I grew up reading "2000AD" here in the UK and among what was clearly an incredible talent pool of... er... art droids Gibsons was one of those that stood out. And then they teamed him up with Alan Moore for "The Ballad of Halo Jones" which I was far too young to grasp at the time - as was, I suspect, most of "2000AD"s readership then - but which of course is now rightly hailed as a classic. Yet another great of British comics who will be badly missed.

Edited by F-ZeroOne
Posted
3 hours ago, F-ZeroOne said:

I grew up reading "2000AD" here in the UK and among what was clearly an incredible talent pool of... er... art droids Gibsons was one of those that stood out. And then they teamed him up with Alan Moore for "The Ballad of Halo Jones" which I was far too young to grasp at the time - as was, I suspect, most of "2000AD"s readership then - but which of course is now rightly hailed as a classic. Yet another great of British comics who will be badly missed.

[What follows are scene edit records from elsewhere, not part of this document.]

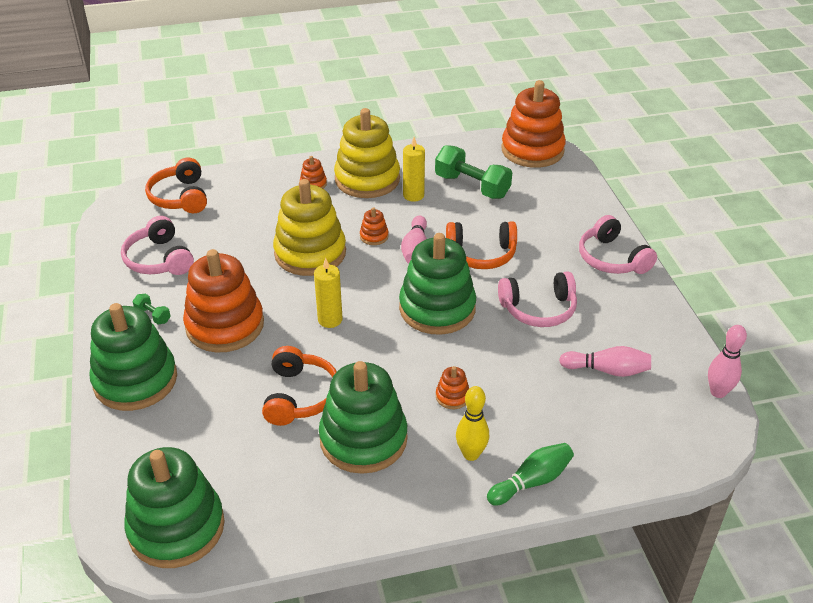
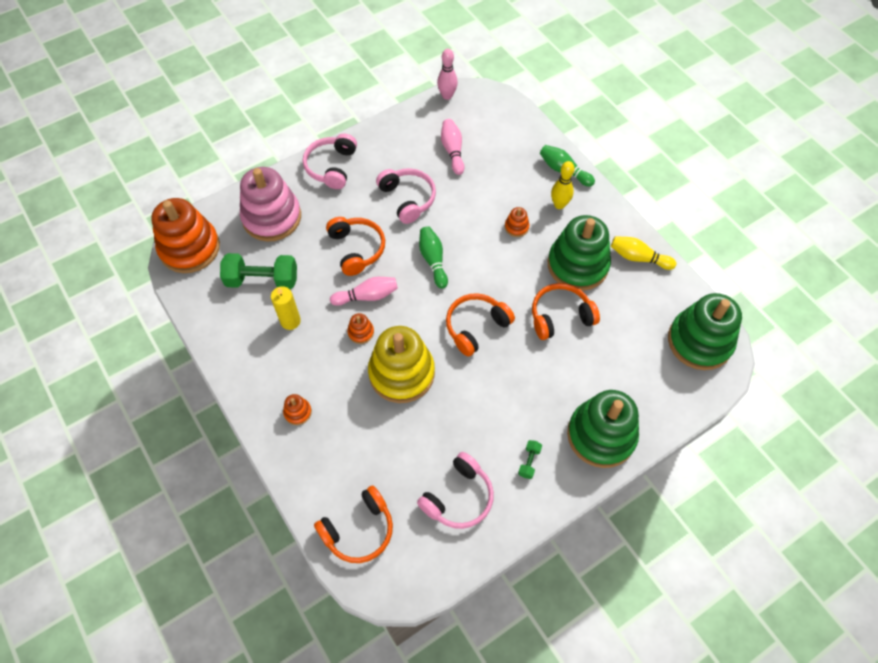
camera: 110 degrees left, 20 degrees up
orange stacking toy [183,249,264,353] -> none
yellow candle [314,258,343,328] -> orange headphones [446,293,515,357]
yellow stacking toy [334,108,400,198] -> none
green stacking toy [399,233,476,335] -> green bowling pin [419,226,448,289]
green dumbbell [435,145,512,199] -> green dumbbell turned 75 degrees clockwise [220,253,297,289]
pink headphones [579,215,657,274] -> pink headphones turned 150 degrees clockwise [303,133,357,189]
none -> pink stacking toy [240,167,301,242]
none -> yellow bowling pin [611,236,676,270]

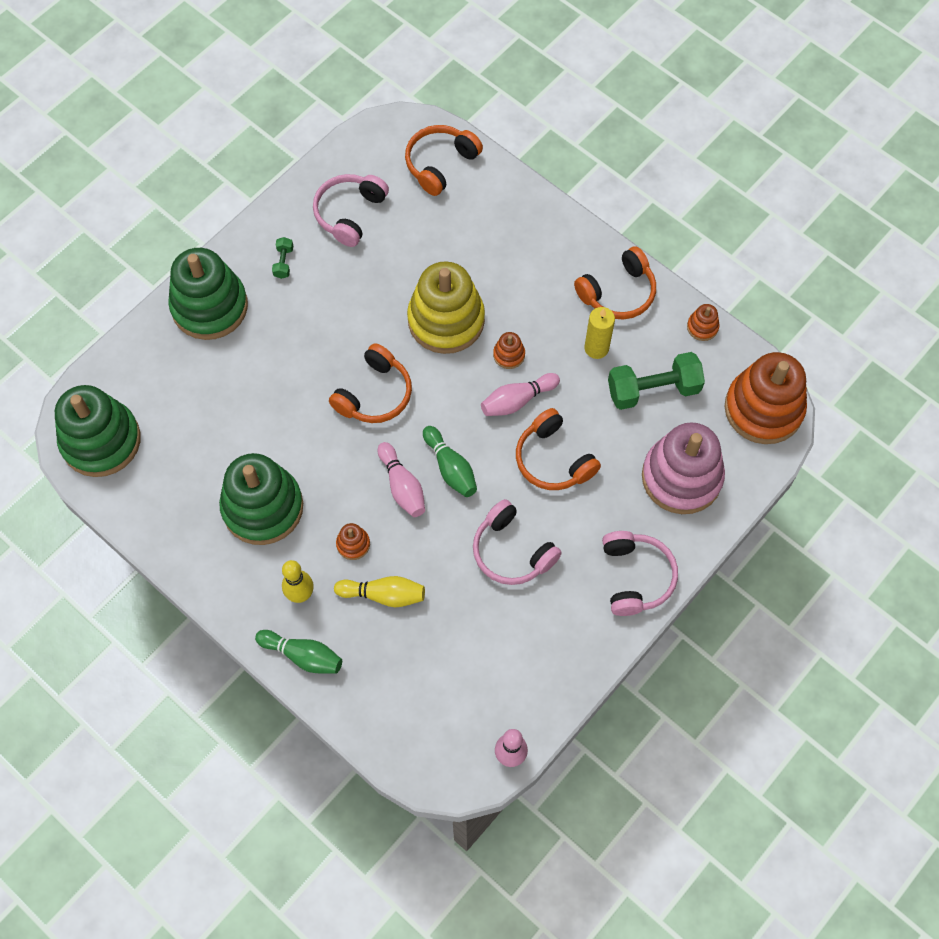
camera: 165 degrees right, 5 degrees up
orange stacking toy [283,394,312,425] -> orange stacking toy moved to [687,304,719,341]
pink bowling pin [441,119,465,175] -> pink bowling pin moved to [378,442,425,517]
orange headphones [532,283,600,340] -> orange headphones moved to [574,246,656,320]
yellow bowling pin [611,236,676,270] -> yellow bowling pin moved to [334,576,425,607]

You’re lucky that it was available to you. It was very rare to see anything from 2000AD until almost the late 80’s. Oddly I think it gained a lot of popularity when Anthrax did the song I Am The Law. A lot of metal heads were requesting it in the comic shops around then

Posted

Yes, it was a time when comics books were still a major entertainment medium here. Well, we didn't have much else - there were only 3 TV channels (you had some mysterious thing called "cable") which at weekends were almost entirely given over to sport...

It puzzled me when newsagents sometimes got anthologies of "2000AD" strips from... I think... "Quality Comics" (?) and they were colourised strips from "2000AD" that I'd known in black and white. I didn't learn why these things existed until later. Just for those who may not be aware, one major difference between UK and US comics is that UK comics were typically printed weekly, with several different stories per issue. This meant that each individual comic character or strip only had at most five or six pages an issue. It still amazes me what script writers and artists like Gibson could pull off in that amount of space. Later, when licenced properties like "Transformers" or "G.I. Joe/Action Force" appeared, often they would reprint one US story and have an original UK story in the same issue. I think the British "Transformers" stories are fairly well known, but the UK "G.I. Joe/Action Force" ones are possibly a bit under-represented in coverage of the comics today.  

Sorry for going off on a bit of a tangent. Just wanted to give some background on the kind of cultural environment Gibson would have been working in.